__Aim of the task__
Arrange the lines in the rows below as a JSON list of strings, one string per line with blank lines omitted, starting with the line containing "Accountability, Values & Integrity" and ending with the line containing "Create an account", both included. Leave the pictures out.

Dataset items
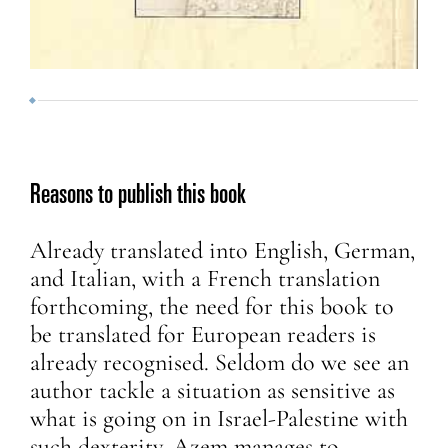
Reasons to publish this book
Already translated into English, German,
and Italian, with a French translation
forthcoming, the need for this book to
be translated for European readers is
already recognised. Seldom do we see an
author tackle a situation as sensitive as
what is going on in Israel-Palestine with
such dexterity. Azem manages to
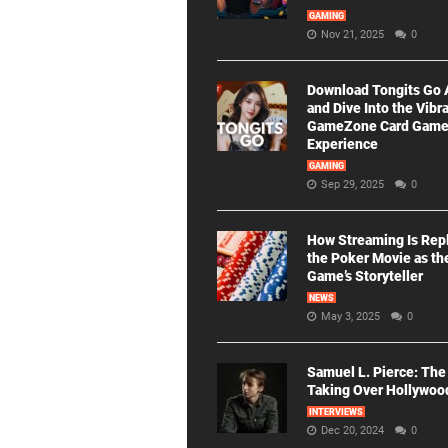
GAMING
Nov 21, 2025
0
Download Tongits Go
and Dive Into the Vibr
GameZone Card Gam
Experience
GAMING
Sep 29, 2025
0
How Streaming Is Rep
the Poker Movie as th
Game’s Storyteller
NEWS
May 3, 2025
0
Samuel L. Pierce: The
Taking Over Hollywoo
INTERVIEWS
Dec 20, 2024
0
---
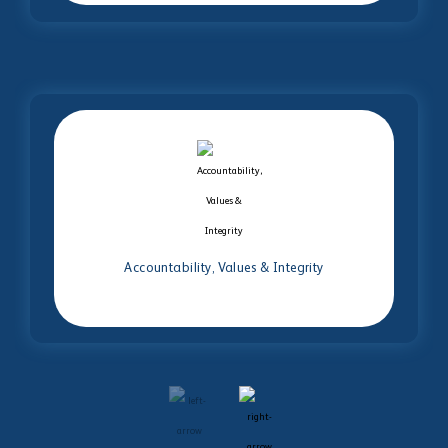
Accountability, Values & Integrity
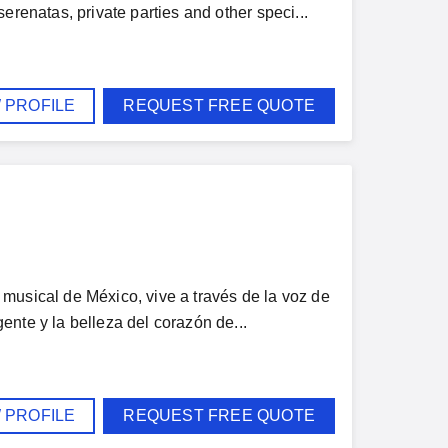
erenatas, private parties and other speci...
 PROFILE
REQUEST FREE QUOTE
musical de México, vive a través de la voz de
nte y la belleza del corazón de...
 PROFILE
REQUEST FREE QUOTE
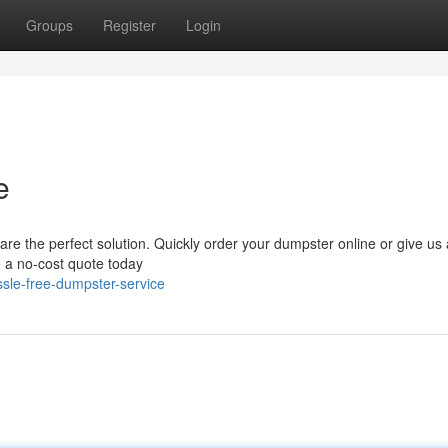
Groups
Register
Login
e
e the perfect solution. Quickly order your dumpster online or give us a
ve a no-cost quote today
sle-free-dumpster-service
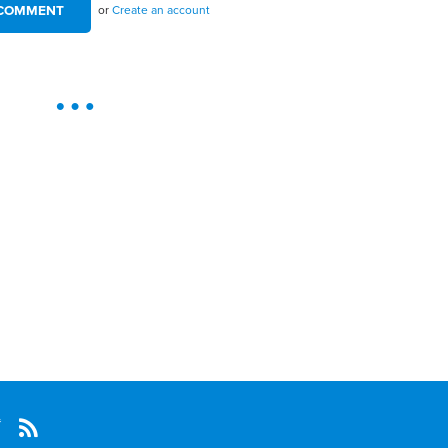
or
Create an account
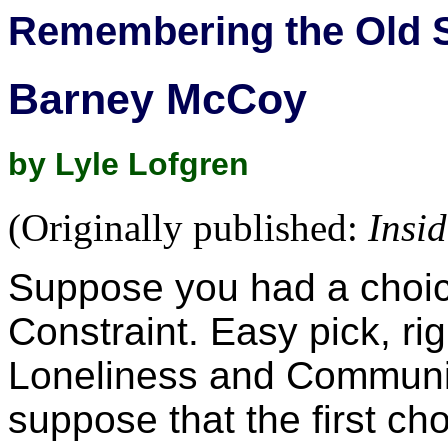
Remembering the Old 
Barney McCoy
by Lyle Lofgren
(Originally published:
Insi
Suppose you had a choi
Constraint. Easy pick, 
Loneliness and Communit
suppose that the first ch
...
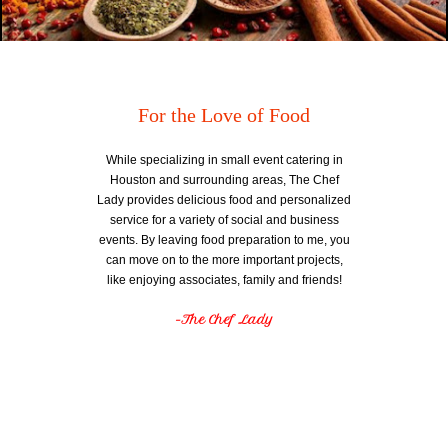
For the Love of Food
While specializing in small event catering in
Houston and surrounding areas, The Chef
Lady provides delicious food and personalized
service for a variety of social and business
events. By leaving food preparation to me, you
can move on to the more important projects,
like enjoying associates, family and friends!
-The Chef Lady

__Solution for this problem__
[
  "Accountability, Values & Integrity",
  "erenatas, private parties and other speci...",
  " PROFILE",
  "REQUEST FREE QUOTE",
  "musical de México, vive a través de la voz de",
  "nte y la belleza del corazón de...",
  " PROFILE",
  "REQUEST FREE QUOTE",
  "Groups",
  "Register",
  "Login",
  "e",
  "e the perfect solution. Quickly order your dumpster online or give us a",
  "ve a no-cost quote today",
  "sle-free-dumpster-service",
  "or",
  "Create an account"
]